Zeroshot in quotes because it's pretty dubious to call ImageNet out of distribution (same with COCO) when a model is trained on LAION considering all the classes (at least an abstracted version of the class since LAION is more specific. i.e. ImageNet _distribution_ ⊂ LION _distribution_).
Another pet peeve of mine is arxiv links direct to PDF ;)
Interesting what's unsupported:
- In any way that violates any applicable national or international law or regulation or infringes upon the lawful rights and interests of any third party;
- For military use in any way;
- For the purpose of exploiting, harming or attempting to exploit or harm minors in any way;
- To generate or disseminate verifiably false information and/or content with the purpose of harming others;
- To generate or disseminate inappropriate content subject to applicable regulatory requirements;
- To generate or disseminate personal identifiable information without due authorization or for unreasonable use;
- To defame, disparage or otherwise harass others;
- For fully automated decision making that adversely impacts an individual’s legal rights or otherwise creates or modifies a binding, enforceable obligation;
- For any use intended to or which has the effect of discriminating against or harming individuals or groups based on online or offline social behavior or known or predicted personal or personality characteristics;
- To exploit any of the vulnerabilities of a specific group of persons based on their age, social, physical or mental characteristics, in order to materially distort the behavior of a person pertaining to that group in a manner that causes or is likely to cause that person or another person physical or psychological harm;
- For any use intended to or which has the effect of discriminating against individuals or groups based on legally protected characteristics or categories.

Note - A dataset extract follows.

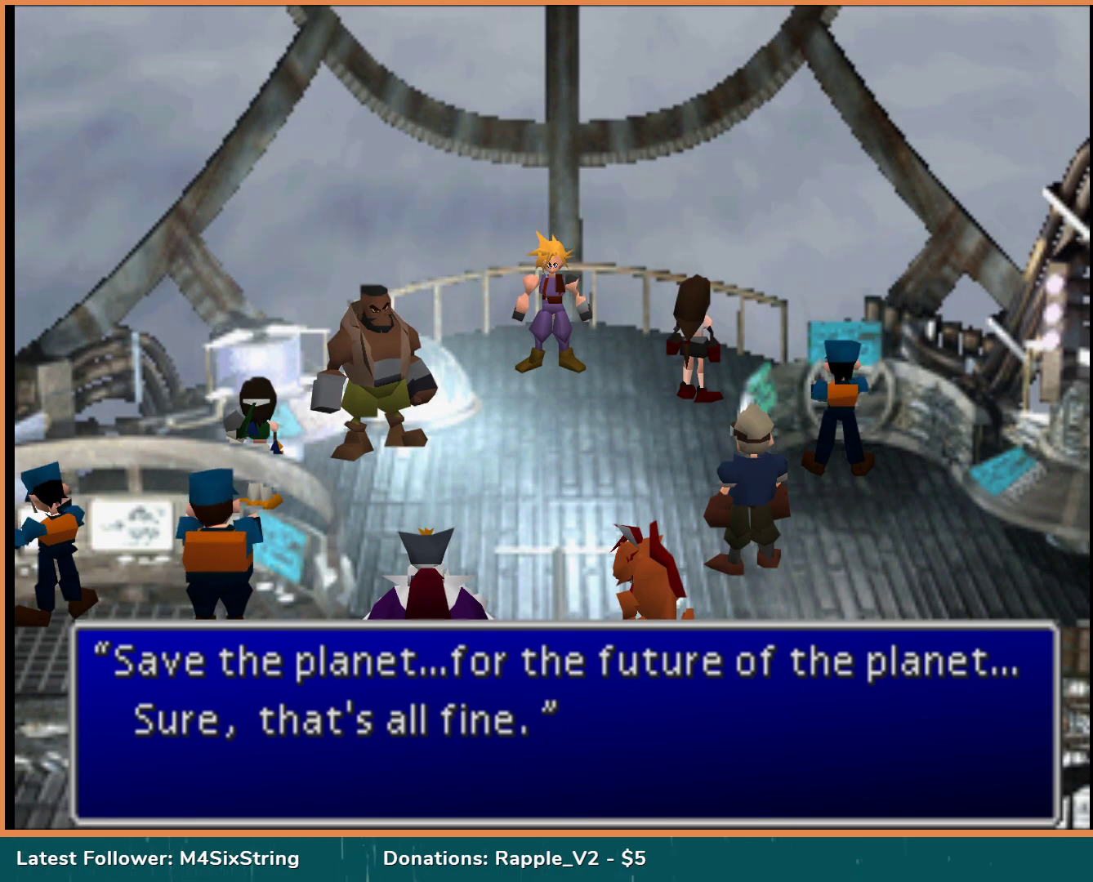
{"buttons": [], "events": []}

As a dumb Army guy if I were doing military research I would just keep it on my private military internet that does not exist for non-military users.
> We measure cross-contamination between our evaluation dataset and the pre-training data using substring match. Both evaluation and training data are processed by removing all spaces and symbols keeping only characters (including numbers). For each evaluation example, we randomly select three substrings of 50 characters (or use the entire example if it’s less than 50 characters). A match is identified if any of the three sampled evaluation substrings is a substring of the processed training example. This yields a list of contaminated examples. We discard these and rerun to get uncontaminated scores.

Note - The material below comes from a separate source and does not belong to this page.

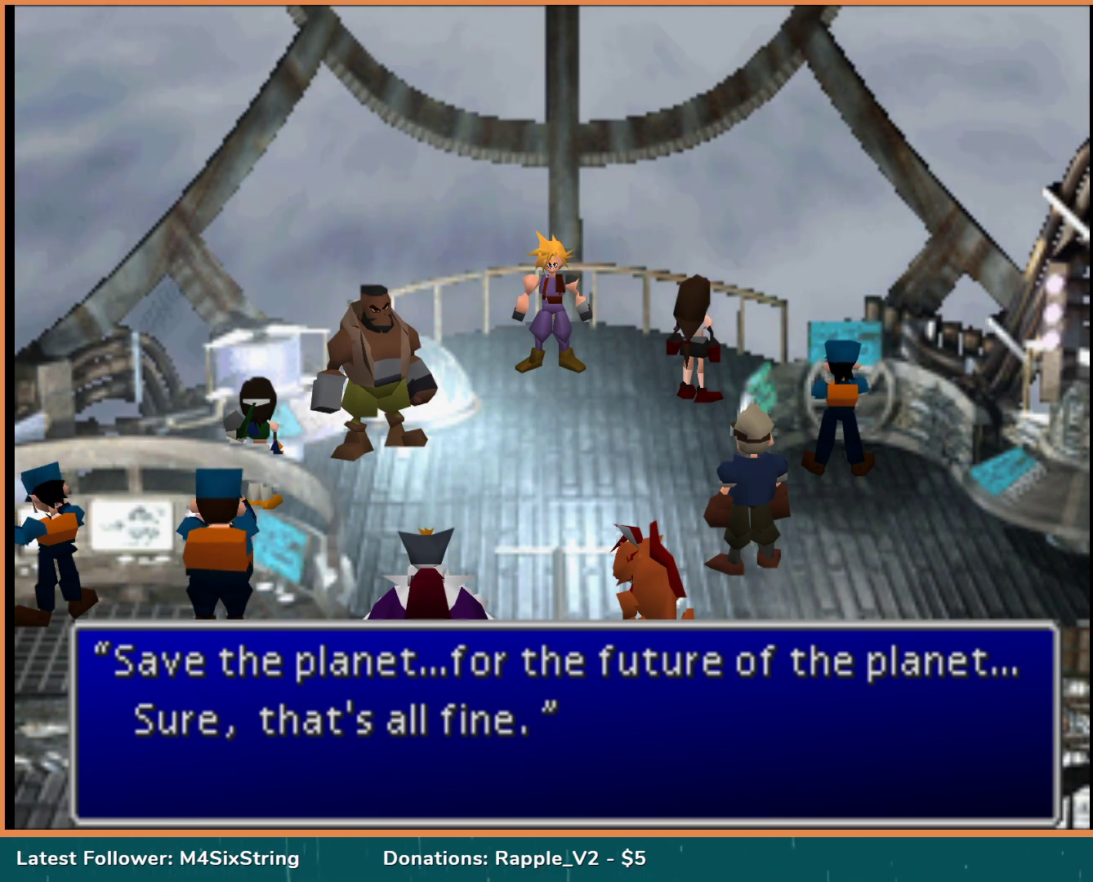
{"buttons": ["CIRCLE"], "events": [[467, "CIRCLE", "down"]]}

> The RLHF post-training dataset is vastly smaller than the pretraining set and unlikely to have any particular question contaminated. However we did not check explicitly.
These are not great at building confidence that OpenAI does not have spoilage. Given what we know about the dedupe process (even from early 2023) this is not enough to purge contamination. Exact string matching has been the de facto method for quite some time and for quite some time we've known that this has issues. Just that 5 years ago these issues weren't as critical as they are today because performance was much lower back then.
I think this is self-conflicting. If the evaluation is proprietary then it is most certainly not reputable. We'd want open metrics where we can analyze the limitations. Of course, we'd need open data too, but that's exceptionally rare these days. Plus, a metric isn't going to really tell us if we have have spoilage or not. You can get some evidence for spoilage through a trained model, but it is less direct, fuzzier, and more tells us about what information it was able to memorize rather than if the data was spoiled.